What is needed here is an exact repetition of the records below, beginning at the line that has "(240, 221) none -> [366,328,431,349] patient" and stopping after the line that has "[277,251,368,265] unique ID#".
** INFORMATION SHOWN follows **
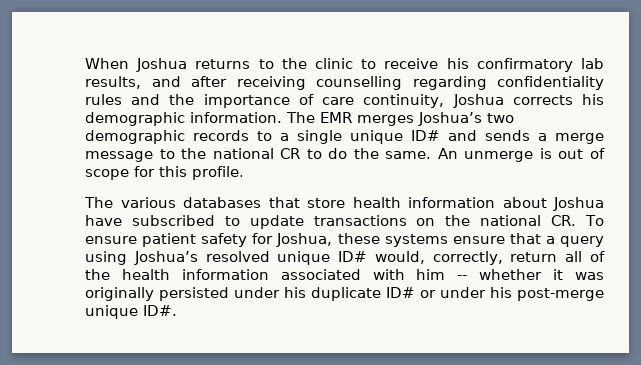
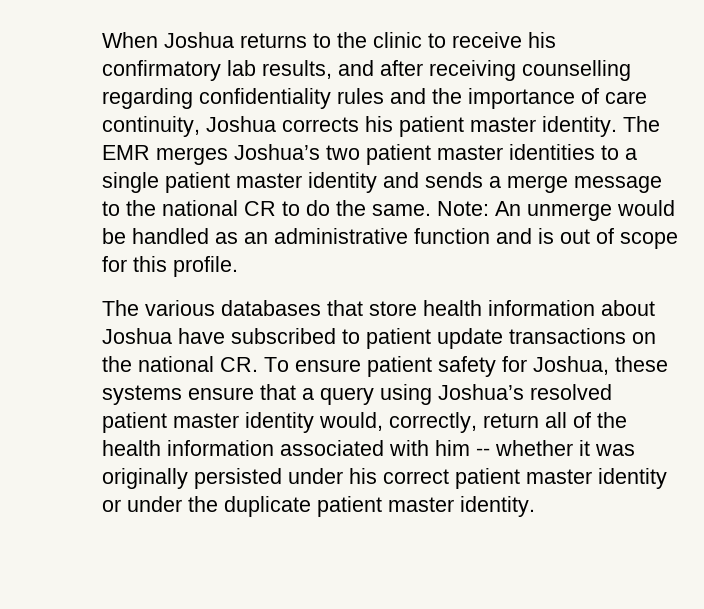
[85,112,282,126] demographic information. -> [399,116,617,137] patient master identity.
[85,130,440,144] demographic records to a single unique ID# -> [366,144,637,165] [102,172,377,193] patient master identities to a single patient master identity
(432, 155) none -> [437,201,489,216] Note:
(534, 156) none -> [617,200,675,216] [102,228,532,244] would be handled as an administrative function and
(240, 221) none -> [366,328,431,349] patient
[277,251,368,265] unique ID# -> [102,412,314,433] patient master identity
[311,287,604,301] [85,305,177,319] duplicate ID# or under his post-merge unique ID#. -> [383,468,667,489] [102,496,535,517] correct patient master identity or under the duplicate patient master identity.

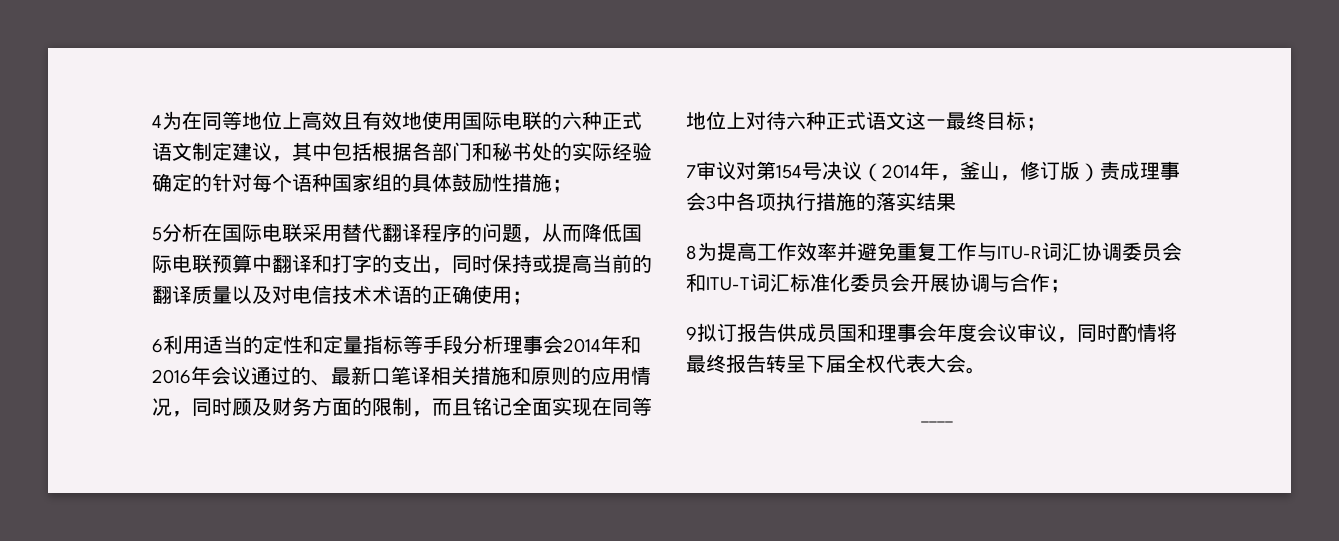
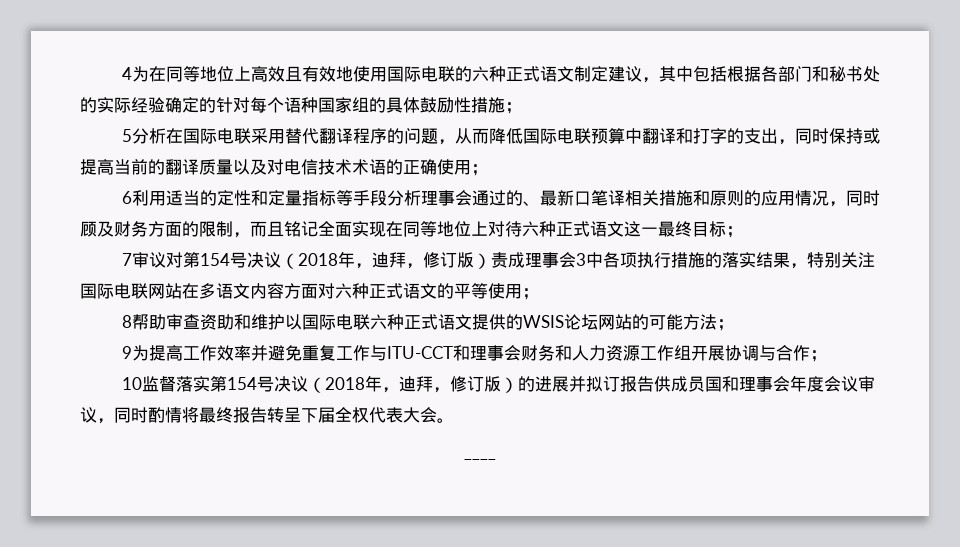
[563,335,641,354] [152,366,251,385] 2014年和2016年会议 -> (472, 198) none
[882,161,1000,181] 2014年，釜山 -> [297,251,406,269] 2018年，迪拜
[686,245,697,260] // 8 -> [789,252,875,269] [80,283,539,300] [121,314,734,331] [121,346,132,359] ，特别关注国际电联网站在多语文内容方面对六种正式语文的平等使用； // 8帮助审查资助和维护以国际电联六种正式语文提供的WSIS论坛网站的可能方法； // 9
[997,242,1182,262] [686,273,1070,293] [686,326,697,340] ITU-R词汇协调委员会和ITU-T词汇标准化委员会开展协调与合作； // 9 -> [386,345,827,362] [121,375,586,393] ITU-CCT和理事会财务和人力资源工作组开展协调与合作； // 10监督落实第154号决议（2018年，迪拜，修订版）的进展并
** End of INFORMATION SHOWN **
** INFORMATION SHOWN follows **
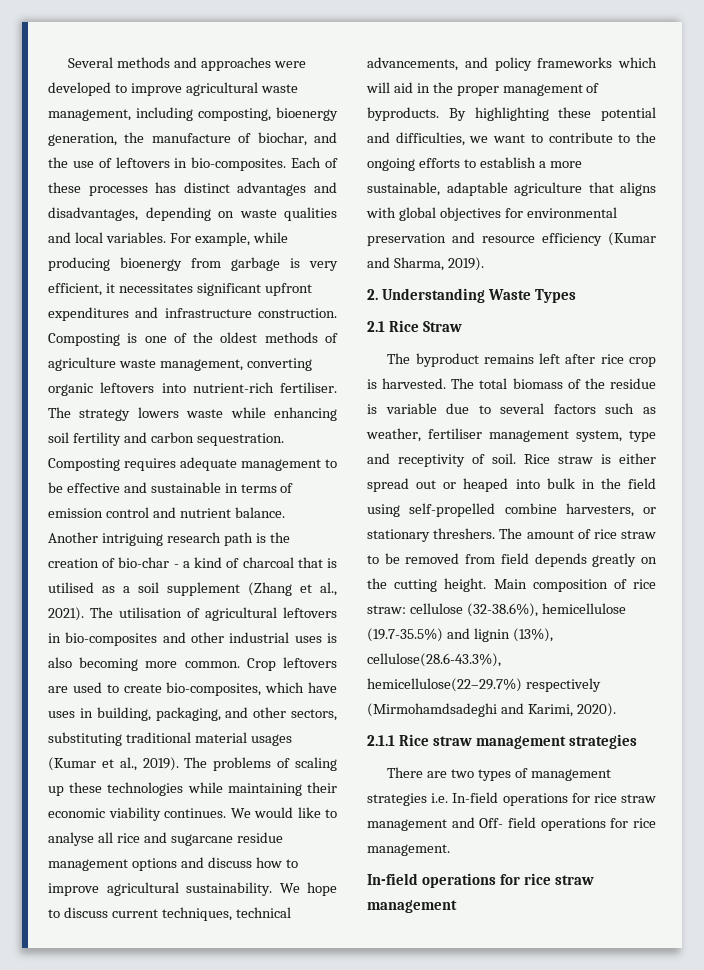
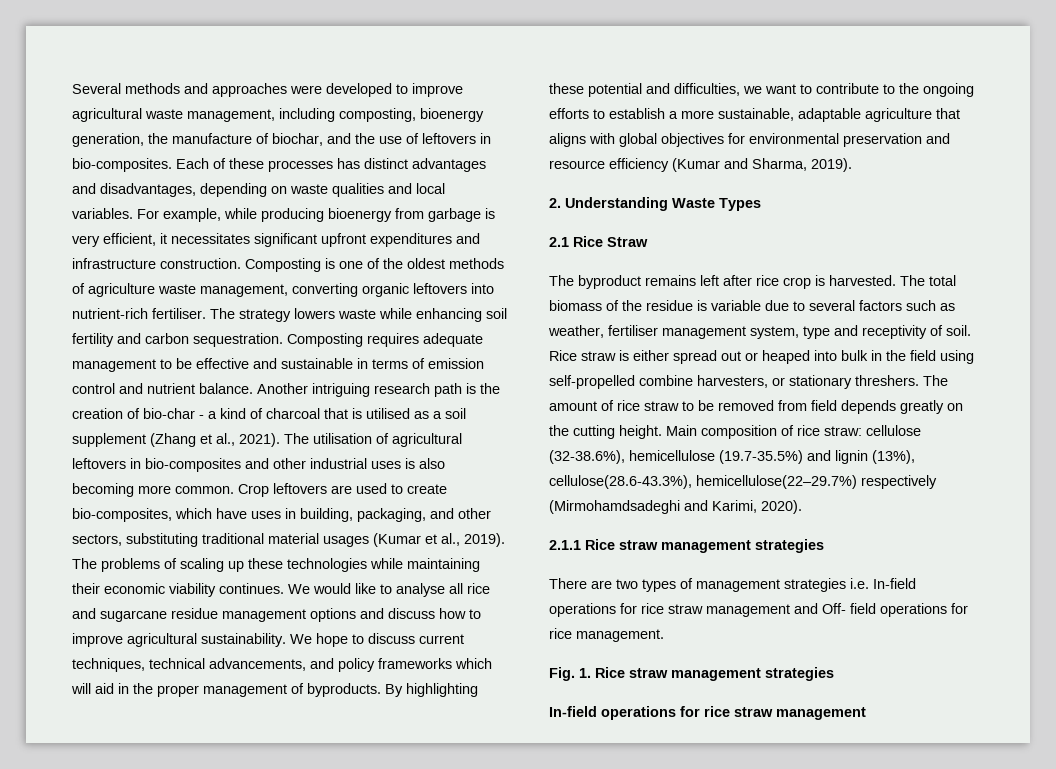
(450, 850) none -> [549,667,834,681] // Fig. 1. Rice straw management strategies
** End of INFORMATION SHOWN **
__ANSWER SPACE__.
(240, 221) none -> [366,328,431,349] patient
[277,251,368,265] unique ID# -> [102,412,314,433] patient master identity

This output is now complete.